Prior to installation, I had bench primed and applied 1st of two finish coats on 72K linear feet of 6” boxcar siding without sealing the backs as per directive from the GC, which was not in accordance with my recommendations to seal the backs. The material was for interior walls and ceilings. It ended up crowning “horribly” due to the backs not being sealed, and had taken on a very pronounced and not so attractive reversed scalloped appearance. The sheen level really made it jump out. It was one of those “I told you so moments.” 

Thinking it might be a good idea to seal the backs.


----------



## Woodco (Nov 19, 2016)

no reason to poly the backside if you put some stain on it. even working for cheap asses, we would stain the backsides down. It was usually specced by the architect though.

It may seem like an interior wood, but it will still succumb to humidity and extreme temp changes.

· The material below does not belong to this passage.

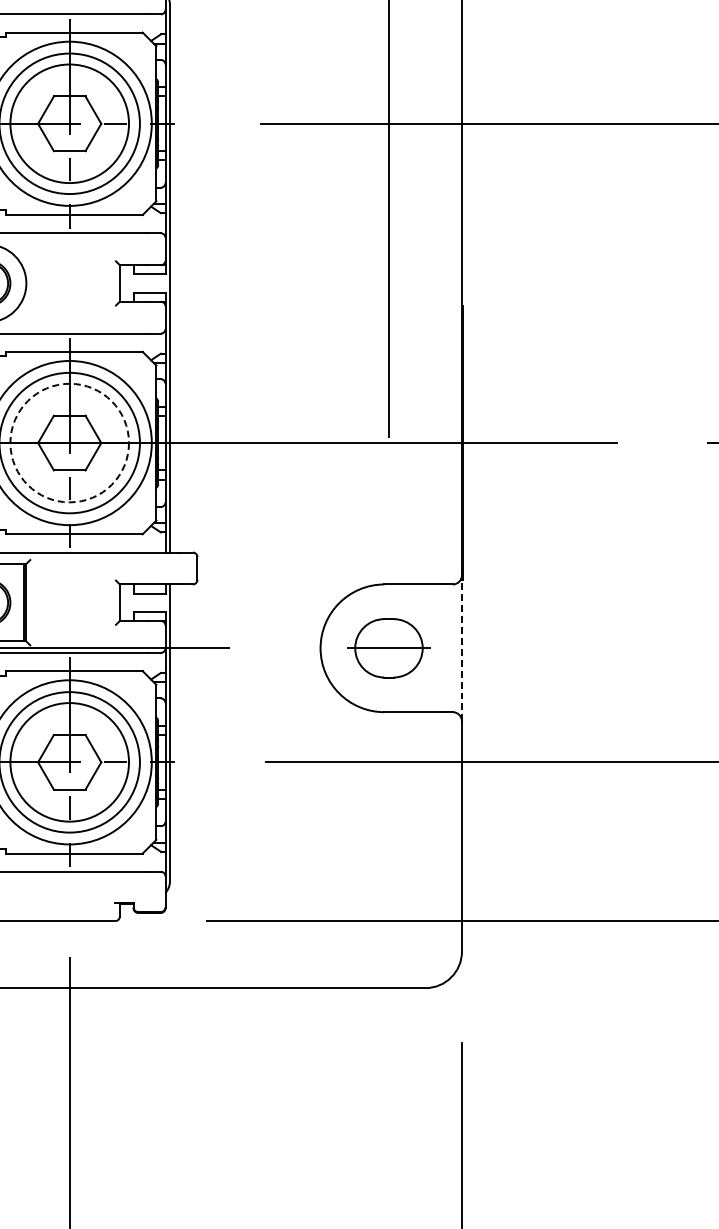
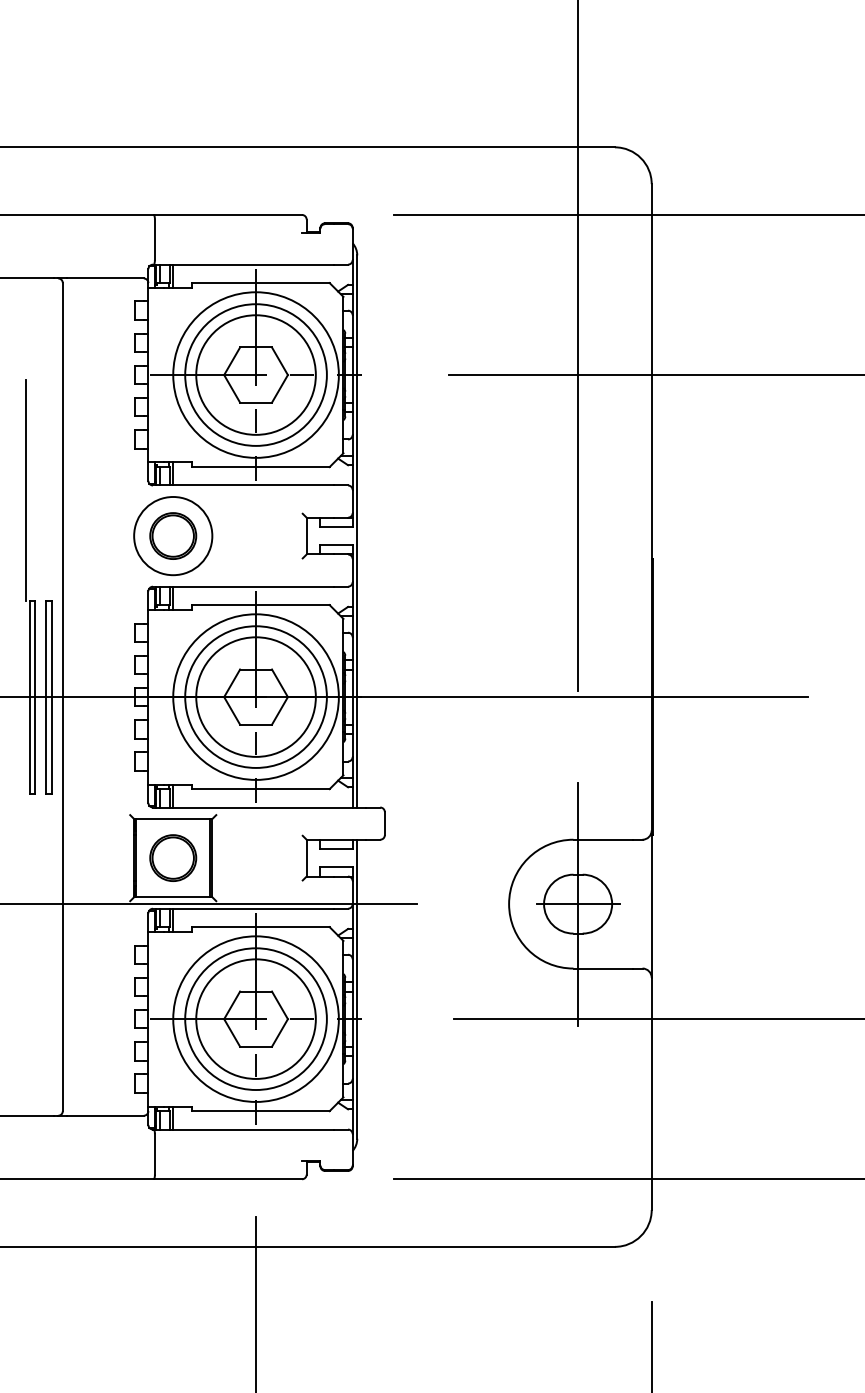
circle: (69, 442) -> (255, 696), dashed -> solid
line: (389, 647) -> (578, 903), added
line: (461, 649) -> (651, 905), dashed -> solid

Whenever I've done that though, we would just spray a light coat on the back, and immediately flip it and do the front side properly. that way, it isnt eating a whole lot of labor. Theres no reason to let the back side dry, its not gonna be seen.


----------



## Holland (Feb 18, 2011)

Woodco said:


> no reason to poly the backside if you put some stain on it. even working for cheap asses, we would stain the backsides down. It was usually specced by the architect though.
> 
> It may seem like an interior wood, but it will still succumb to humidity and extreme temp changes.
> 
> Whenever I've done that though, we would just spray a light coat on the back, and immediately flip it and do the front side properly. that way, it isnt eating a whole lot of labor. Theres no reason to let the back side dry, its not gonna be seen.


Planning to seal the backs. Thank you for feedback.


----------



## Woodco (Nov 19, 2016)

Holland said:


> Planning to seal the backs. Thank you for feedback.


Hold your horses now... Theres gotta be at least five more people coming on here to tell you to seal the back sides...


----------



## vwbowman (May 15, 2017)

cocomonkeynuts said:


> Just looks like t&g? Never heard of car siding


Learn something new everyday! :smile:


----------